Dienstag, April 04, 2006

Wir erinnern uns: Aktuell hat die SZ ja diesen Minikrimi-Wett-bewerb laufen. Ich in Mitmachlaune schrieb im letzten Monat auch zunächst eifrig so rum am 'Fröstelnden Blick in den Garten'. Kam aber aus vielerlei Gründen nicht zum Ende. Deshalb hab' ich nun ein Fragment mehr. Das kann jetzt man eine Seite weiter lesen.
(Wer mag, darf gerne einen Tipp hier in den Kommentaren abgeben, wie das Ende der Geschichte hätte aussehen sollen.)

Sonntag, April 02, 2006

Wenn ein großer Bedarf nach Büchern voll mit ersten Ab- oder Nur-Sätzen bestünde -- ich wäre eine verdammt reiche Frau.

Samstag, April 01, 2006

Graphologie für den Hausgebrauch:
Petra ist selbstbewusst und bereit, ihre Stärken auch anderen zu zeigen. Sie ist locker und großzügig. Ihr ist sehr wichtig, nach außen etwas darzustellen. Petra ist ein impulsiver, unsteter, vielseitiger und unkonventioneller Typ. Es fällt ihr nicht leicht, sich anzupassen. Sie ist von sich überzeugt und hat eine eigene Meinung.
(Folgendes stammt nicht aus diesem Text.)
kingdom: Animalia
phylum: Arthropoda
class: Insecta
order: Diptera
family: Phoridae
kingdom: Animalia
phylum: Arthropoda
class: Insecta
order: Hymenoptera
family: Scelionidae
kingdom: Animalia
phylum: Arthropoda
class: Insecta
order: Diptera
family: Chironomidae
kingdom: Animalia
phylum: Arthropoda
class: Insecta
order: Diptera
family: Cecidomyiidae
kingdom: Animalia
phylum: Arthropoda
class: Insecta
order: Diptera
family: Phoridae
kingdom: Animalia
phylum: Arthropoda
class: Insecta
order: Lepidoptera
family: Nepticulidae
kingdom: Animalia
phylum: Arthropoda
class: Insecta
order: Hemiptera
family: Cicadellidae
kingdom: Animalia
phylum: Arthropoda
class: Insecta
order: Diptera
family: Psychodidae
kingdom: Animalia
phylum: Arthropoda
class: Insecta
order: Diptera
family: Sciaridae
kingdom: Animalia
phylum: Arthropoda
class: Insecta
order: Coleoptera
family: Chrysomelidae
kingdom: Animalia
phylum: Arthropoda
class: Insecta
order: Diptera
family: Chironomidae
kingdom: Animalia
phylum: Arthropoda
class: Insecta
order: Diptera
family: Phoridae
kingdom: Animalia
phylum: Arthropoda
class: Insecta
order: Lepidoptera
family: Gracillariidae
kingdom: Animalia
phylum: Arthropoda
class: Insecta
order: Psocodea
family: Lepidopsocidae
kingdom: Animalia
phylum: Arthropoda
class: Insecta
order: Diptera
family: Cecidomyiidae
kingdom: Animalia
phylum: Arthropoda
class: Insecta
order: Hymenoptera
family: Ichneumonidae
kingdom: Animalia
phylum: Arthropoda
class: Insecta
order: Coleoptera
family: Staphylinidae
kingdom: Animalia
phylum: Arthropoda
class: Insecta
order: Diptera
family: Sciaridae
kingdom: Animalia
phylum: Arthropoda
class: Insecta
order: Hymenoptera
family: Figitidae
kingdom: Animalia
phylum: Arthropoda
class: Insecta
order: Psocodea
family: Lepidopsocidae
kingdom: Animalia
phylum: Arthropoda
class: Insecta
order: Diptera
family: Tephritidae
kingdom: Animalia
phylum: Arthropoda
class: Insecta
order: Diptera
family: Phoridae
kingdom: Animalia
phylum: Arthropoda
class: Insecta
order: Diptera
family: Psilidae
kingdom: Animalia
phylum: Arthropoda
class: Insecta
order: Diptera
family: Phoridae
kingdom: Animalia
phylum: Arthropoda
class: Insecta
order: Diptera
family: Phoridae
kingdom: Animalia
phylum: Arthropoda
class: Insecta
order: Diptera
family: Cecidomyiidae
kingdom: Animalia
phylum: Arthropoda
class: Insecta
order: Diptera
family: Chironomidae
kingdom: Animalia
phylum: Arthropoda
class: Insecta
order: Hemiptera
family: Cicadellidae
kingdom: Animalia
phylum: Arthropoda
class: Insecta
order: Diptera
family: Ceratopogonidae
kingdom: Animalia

Sie lässt sich von anderen nicht so leicht beeinflussen, auch nicht von einem "Das gehört sich aber so." Sie besitzt so etwas wie einen Beschützerinstinkt. Ein wenig ist diese Eigenschaft von einer Tendenz zum Beherrschen anderer getrübt, weshalb dieses Beschützen oft als nicht uneigennützig eingestuft werden muss. Sie denkt sehr praktisch. An Probleme geht sie stets berechnend heran. Petra ist ein Lebenskünstler: ideenreich, produktiv und kreativ überwindet sie Probleme. Manchmal wirkt ihre Art, mit der Umwelt umzugehen, etwas theatralisch. Petra ist eigensinnig, geradlinig, konsequent und widerstandsfähig. Die eigene Meinung wird durchgesetzt, sie ist durch andere nur schwer zu beeinflussen. Sie ist bestrebt, anderen Menschen so weit wie möglich zu helfen. Petra ist sehr stark um Gerechtigkeit bemüht. Sie versucht stets, sich für andere einzusetzen. Sie hat sehr viel Humor. Zusammen mit einer gewissen Kompromisslosigkeit geht dieser Humor oft ins sarkastische. Petra ist ein impulsiver und phantasievoller Idealist.
via Mo, der zu meinem Neidwesen auch noch was von 'überdurchschnittlich intelligent' da stehen hat.
Sich die eigene Sterblichkeit mit Genuss an einem aufdringlichen Frühlingsmorgen bewusst machen: Pet Shop Boys (vorzugsweise 'Being Boring' im Loop) hören, Muskeln und Knochen bis zum Schmerz quälen und sich danach altfrauenhaft unter der Dusche am Maiglöckchenduft der Haarspülung berauschen.